🌌 18

526 43 10
                                    

O geceden sonraki sabah uyandığımda başım aşırı derecede ağrıyordu. Annemin güzel günlerde giyeyim diye aldığı elbise ise öyle bi hal almışki yukarı doğru kıvrılmıştı. Affet anne kızın güzel günler görmediği için bu elbiseyle bara gitti. Hafızamı yoklamaya başladığımda hatırladığım tek şey barışın beni bırakması babamın beni eve bırakıp öpüp gitmesiydi. Çığlık atarak yataktan düştüm. Yohamınakoyım babamlamı öpüştüm şimdi. Yerden kalkıp duvara kafa attım canım acıyınca bırakıp kendimi yastıkla boğmaya başladım. Ölmediğimi anlayınca bırakıp pijamalarımı giydim saçımı at kuyruğu yapıp aşağıya indim. Annem salonda tek oturuyordu.

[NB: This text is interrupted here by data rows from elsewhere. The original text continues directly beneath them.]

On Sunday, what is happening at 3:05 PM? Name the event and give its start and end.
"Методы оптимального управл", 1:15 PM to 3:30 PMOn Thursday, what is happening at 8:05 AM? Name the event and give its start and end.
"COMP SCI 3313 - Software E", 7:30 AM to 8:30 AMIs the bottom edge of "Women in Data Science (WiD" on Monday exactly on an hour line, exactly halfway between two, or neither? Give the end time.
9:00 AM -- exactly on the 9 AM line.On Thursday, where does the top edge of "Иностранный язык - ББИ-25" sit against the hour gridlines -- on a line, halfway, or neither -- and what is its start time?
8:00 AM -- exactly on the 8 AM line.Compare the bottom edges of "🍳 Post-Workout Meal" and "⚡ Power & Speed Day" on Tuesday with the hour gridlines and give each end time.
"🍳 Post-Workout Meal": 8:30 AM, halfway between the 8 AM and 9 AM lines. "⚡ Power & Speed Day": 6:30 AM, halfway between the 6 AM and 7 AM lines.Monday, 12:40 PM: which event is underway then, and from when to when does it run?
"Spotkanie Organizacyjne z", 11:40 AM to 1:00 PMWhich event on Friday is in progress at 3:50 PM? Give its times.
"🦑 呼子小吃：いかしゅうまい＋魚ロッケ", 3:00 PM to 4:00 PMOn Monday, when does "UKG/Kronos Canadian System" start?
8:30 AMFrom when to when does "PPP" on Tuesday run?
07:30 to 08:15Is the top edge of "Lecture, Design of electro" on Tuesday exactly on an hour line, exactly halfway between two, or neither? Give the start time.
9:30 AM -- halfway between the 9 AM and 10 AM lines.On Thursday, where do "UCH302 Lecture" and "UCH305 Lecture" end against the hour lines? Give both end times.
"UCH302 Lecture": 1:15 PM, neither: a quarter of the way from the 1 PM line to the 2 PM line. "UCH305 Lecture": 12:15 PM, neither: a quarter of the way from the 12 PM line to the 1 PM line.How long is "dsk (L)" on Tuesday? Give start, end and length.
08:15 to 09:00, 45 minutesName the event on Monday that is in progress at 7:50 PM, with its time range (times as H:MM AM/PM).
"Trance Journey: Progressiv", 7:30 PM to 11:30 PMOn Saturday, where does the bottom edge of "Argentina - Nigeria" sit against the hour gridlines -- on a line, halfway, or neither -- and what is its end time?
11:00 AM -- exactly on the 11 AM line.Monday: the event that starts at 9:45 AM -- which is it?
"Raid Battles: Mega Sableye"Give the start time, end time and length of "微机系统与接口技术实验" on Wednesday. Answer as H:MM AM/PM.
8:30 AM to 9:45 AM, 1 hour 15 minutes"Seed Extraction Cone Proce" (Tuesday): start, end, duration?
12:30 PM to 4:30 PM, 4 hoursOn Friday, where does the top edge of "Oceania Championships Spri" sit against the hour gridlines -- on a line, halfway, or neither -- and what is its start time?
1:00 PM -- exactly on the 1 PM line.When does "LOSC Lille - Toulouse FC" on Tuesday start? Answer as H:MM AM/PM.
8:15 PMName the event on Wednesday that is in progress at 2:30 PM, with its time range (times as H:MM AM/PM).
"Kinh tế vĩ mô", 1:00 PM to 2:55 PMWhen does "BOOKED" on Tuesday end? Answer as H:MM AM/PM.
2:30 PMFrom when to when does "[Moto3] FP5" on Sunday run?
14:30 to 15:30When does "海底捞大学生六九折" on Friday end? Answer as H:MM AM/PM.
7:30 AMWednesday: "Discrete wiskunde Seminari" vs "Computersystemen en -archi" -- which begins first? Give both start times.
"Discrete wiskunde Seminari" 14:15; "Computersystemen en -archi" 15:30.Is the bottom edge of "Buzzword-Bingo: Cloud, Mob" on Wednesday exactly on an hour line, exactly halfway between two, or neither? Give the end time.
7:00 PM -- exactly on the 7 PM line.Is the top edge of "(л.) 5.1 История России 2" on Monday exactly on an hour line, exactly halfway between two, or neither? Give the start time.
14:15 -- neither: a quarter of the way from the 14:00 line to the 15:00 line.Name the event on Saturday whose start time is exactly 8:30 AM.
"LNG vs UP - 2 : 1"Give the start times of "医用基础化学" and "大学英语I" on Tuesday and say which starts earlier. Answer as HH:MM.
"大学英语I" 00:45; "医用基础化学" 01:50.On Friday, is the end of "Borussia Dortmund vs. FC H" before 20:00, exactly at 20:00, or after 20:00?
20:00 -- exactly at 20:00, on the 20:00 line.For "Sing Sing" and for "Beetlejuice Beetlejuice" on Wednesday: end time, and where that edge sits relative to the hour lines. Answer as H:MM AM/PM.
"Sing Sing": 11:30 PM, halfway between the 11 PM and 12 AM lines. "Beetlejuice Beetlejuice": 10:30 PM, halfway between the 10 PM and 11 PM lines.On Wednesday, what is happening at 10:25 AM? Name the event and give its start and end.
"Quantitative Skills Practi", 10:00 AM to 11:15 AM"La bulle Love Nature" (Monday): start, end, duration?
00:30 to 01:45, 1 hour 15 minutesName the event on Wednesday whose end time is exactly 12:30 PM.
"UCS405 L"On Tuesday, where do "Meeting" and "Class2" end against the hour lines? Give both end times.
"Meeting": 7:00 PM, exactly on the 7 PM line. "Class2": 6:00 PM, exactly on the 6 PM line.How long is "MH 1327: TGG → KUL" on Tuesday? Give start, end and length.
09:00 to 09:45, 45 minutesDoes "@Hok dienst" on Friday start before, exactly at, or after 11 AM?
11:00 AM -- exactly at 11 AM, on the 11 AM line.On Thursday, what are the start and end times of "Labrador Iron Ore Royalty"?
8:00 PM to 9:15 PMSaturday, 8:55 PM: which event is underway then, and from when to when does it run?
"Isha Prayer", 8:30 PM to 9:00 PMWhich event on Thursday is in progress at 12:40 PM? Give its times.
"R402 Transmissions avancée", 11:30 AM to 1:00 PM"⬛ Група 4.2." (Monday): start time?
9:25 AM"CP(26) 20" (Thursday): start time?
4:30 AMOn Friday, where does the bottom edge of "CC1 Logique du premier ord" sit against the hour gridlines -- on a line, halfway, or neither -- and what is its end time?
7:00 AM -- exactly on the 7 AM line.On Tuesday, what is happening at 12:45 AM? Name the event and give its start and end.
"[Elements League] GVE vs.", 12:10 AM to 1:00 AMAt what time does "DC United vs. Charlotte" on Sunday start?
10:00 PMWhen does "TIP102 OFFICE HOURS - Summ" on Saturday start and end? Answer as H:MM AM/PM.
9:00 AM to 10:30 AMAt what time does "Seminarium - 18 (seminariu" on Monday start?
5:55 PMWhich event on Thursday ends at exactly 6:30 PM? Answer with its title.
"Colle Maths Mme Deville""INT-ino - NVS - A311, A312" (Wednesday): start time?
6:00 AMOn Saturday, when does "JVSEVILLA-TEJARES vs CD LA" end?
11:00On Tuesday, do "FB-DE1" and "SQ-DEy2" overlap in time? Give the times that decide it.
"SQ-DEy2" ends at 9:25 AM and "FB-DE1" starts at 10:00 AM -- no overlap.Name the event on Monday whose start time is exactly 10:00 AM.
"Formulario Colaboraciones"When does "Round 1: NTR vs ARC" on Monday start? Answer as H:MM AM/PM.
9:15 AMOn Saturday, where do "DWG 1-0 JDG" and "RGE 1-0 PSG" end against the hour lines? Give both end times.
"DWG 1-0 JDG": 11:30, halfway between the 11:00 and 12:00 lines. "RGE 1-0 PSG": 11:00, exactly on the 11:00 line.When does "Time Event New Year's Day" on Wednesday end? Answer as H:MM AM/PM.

Annemle göz göze geldik "günaydın boncuğum erken kalkmışsın" "b-benmi erken kalkmışım" saat'e baktığımda 11'di. Annem koltuktan kalkıp yanıma geldi

"Annecim erken kalkmışsın işte neyin var" babamla öpüştüm daha ne olsun manyak karı diyemedim. "Hiç çişim gelmişti erken uyandım karnım guruldayıncada aşağıya indim" "sen git elini yüzünü yıka ben sana hazırlıyım" "anne normalde kafama terlik yemem lazım benim" "baban geliyo kız ondan neşeliyim bulaşma bana" -ananı sikiyim- nidası fırlatıp banyoya koştum. Yüzümü iyice yıkadım aynadaki yansımama baktım "şimdi sıçtın yaprak vallahi sıçtın ev değiştirmen lazım" iki-üç kere kendimi tokatlayıp kendime gelmeye çalıştım ama bi bok olmadı. Odaya koşup barışı aradım saniyesinde açtı

"Barış ben bi bok yedim" "ne oldu yaprak" "yenimi uyandın sen" "yo kahvaltı yapıyodum" "he dur ben ne dicektim" "seni bekliyorum" "kızma ama tamammı seni seviyorum unutma bunuda" "hadi yaprak söyle artık" "dün babamla öpüştüm ben hatırladığım kadarıyla" barış kahkaha atmaya başladı "ya barış gülme anneme ne dicem senin yüzünede bakamam" kahkahası iyice şiddetlendi "barış ayrılalım"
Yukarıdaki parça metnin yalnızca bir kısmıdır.